| Mês | Preço |
|---|---|
| Jan/26 | R$ 207.598,00 |
| Dez/25 | R$ 207.994,00 |
| Nov/25 | R$ 208.307,00 |
| Out/25 | R$ 208.809,00 |
| Set/25 | R$ 209.480,00 |
| Ago/25 | R$ 209.921,00 |
| Jul/25 | R$ 210.258,00 |
| Jun/25 | R$ 210.469,00 |
| Mai/25 | R$ 210.891,00 |
| Abr/25 | R$ 211.081,00 |
| Mar/25 | R$ 211.399,00 |
| Fev/25 | R$ 211.526,00 |
Guia de leitura da Tabela FIPE para o Mercedes-Benz Axor 4140 K 6×4 2p (diesel) 2009
A Tabela FIPE é um referencial amplamente utilizado no Brasil para estimar o valor de veículos usados.
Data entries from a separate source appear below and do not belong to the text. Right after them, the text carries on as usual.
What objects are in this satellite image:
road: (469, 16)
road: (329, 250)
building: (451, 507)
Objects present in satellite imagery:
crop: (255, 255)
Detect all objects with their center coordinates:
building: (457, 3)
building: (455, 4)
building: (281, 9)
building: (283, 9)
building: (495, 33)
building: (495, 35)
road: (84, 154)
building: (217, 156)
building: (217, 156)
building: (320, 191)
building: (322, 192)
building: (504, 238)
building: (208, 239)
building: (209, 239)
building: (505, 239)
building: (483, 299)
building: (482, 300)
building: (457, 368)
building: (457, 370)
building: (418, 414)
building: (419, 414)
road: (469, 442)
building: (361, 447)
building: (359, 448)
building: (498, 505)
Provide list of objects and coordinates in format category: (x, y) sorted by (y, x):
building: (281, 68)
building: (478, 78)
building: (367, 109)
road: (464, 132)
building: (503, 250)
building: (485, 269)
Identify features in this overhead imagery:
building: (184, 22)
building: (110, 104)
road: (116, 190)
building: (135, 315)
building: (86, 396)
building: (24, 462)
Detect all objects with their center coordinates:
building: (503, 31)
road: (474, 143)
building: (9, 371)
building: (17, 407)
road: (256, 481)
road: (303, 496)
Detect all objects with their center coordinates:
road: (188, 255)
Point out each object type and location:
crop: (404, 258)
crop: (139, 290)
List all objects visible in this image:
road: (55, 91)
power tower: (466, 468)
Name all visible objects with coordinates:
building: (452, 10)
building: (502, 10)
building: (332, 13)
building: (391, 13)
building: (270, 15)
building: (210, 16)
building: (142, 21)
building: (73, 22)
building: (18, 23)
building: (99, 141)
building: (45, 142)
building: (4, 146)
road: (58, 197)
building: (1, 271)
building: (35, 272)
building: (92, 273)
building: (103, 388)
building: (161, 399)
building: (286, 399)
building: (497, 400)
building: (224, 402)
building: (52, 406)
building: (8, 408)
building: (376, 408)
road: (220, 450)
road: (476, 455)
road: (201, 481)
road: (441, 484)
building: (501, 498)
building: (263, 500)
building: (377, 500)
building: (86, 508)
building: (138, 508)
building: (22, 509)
Quando se trata de caminhões pesados como o Mercedes-Benz Axor 4140 K 6×4 2p (diesel) 2009, esse referencial desempenha um papel ainda mais estratégico para empresas, pessoas físicas e, principalmente, para as seguradoras. Entender como essa tabela funciona facilita a avaliação de prêmios, indenizações e a gestão de riscos em frotas. Este texto tem o objetivo educativo de explicar o que a Tabela FIPE representa, como interpretar seus números no contexto de um Axor 4140 K 6×4 de 2009 e quais impactos isso pode ter na contratação de seguros veiculares, sem entrar em questões de preço específico.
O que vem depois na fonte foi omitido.